[PASSAGE TO READ]:
— START —

Following up obligations relating to regeneration after harvesting

Regeneration after harvesting is important to maintain or increase the carbon stock in forest and to ensure the availability of environmentally friendly raw materials and building materials in the future. After harvesting, forest owners are required to ensure satisfactory regeneration within three years. This must be carried out in a way that is not in conflict with other environmental considerations, and any use of foreign tree species must be in accordance with the Regulations relating to the planting or sowing of foreign tree species for forestry purposes. The Ministry of Agriculture and Food has in recent years given priority to establishing systems for management, monitoring and inspection of regeneration.

According to a report from the Norwegian Institute of Bioeconomy Research36, result monitoring for 2013 showed that plant density in 14 % of the total regeneration area was under the minimum legal density, and in 29 % of the area it was below the level recommended for optimal production in the sustainable forestry regulations. This means that CO2 removals in forest are lower than they might have been. According to the estimates in the report, this will result in CO2 removals over the whole period 2015–2100 that are 28 million tonnes lower than if plant densities had been at the minimum legal levels and 83.5 million tonnes lower than if they had been at the recommended levels.

— END —

[DATASET EXTRACT]:

— START —

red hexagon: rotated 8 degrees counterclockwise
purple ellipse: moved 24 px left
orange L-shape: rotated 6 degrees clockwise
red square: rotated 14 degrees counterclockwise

— END —

[WHAT THIS TASK INVOLVES]: According to the passage on regeneration after harvesting, within what period must forest owners ensure satisfactory regeneration after harvesting?

[TASK SOLUTION]: Within three years.